To conclude this 3 part series on understanding silicone, we should explore how I envision silicone versus fat use in my practice. If I am to perform a permanent filler in someone I would love to know the long-term safety of that product as well as its efficacy. As mentioned before, medical-grade silicone injections have been used for cosmetic enhancement since the 1960s. The first fat transfer was performed in 1898, and the first fat transfer using micro-injections done since the 1970s. Most of the new permanent injectable fillers have only been around a year to 15 years with many of the ones which have been around for 15 years undergoing constant purification, refinement, and other changes due to long-term problems. That does not sound safe to me, and I have no interest in using any other product other than silicone and fat transfer as permanent fillers.

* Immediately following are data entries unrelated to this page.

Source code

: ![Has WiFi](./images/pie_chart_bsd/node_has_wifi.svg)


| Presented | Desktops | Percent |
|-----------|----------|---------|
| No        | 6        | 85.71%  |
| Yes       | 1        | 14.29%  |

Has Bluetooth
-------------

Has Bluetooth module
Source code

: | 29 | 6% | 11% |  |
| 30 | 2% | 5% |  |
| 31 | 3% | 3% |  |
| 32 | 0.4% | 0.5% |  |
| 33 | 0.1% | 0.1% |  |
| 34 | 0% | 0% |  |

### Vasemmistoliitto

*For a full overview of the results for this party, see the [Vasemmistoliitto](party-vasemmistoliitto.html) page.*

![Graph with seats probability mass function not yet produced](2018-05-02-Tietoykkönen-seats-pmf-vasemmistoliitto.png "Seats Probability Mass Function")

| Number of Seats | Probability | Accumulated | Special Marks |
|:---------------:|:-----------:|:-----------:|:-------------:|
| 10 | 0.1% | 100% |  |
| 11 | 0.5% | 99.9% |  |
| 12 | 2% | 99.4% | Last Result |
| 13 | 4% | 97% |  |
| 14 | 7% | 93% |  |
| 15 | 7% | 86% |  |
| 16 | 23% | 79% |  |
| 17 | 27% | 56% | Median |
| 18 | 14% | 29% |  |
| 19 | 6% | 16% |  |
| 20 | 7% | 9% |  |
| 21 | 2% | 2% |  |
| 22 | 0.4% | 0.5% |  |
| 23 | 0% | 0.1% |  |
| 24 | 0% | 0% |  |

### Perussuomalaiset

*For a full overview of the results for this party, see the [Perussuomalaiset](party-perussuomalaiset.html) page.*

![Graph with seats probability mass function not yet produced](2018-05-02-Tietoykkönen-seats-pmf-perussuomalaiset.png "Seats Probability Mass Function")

In answering my forum questions, I realize truly how difficult it is to understand when I use one product or the other and why. I will first describe how I use each product and why then offer a short table to have the reader better understand these principles in a synopsis format. First, fat transfer is NOT a bio-inert substance. It is in fact a live “graft”. It survives based on blood supply and can fluctuate due to weight and blood supply take. Therefore, fat transfer should be used in this fashion with respect. I use fat grafting solely for volume contouring of the aging face but not to fix a little scar here or there. By putting fat in entirely asymmetrically you risk that the fat will grow disproportionately. You should not have to worry about that with silicone. Second, fat is very soft and fails in my opinion to make much change in the folds and lines of the face, whereas silicone works much better for that. I think fat transfer also leads to significant prolonged distortion of the lips with high resorption. Therefore, I always have the simple mnemonic “fat is not good for lips and lines” to help my prospective patient understand where fat fails. Interestingly, these are the two areas where most surgeons use fat. I use silicone to fix scars, to augment lips, and to correct folds of the face. Another way to look at it is that I use fat over large areas of the face and silicone over tiny areas of the face.
Over the long-term, subtle changes (typically positive) can occur with each product but for different reasons. With the micro-droplet silicone technique, collagen builds with each treatment so you will see changes after a few months particularly with acne scarring that can help you see positive changes. With fat transfer, remarkable stem cell changes have been witnessed (I have seen it) that shows skin texture improvements, scar reductions, etc.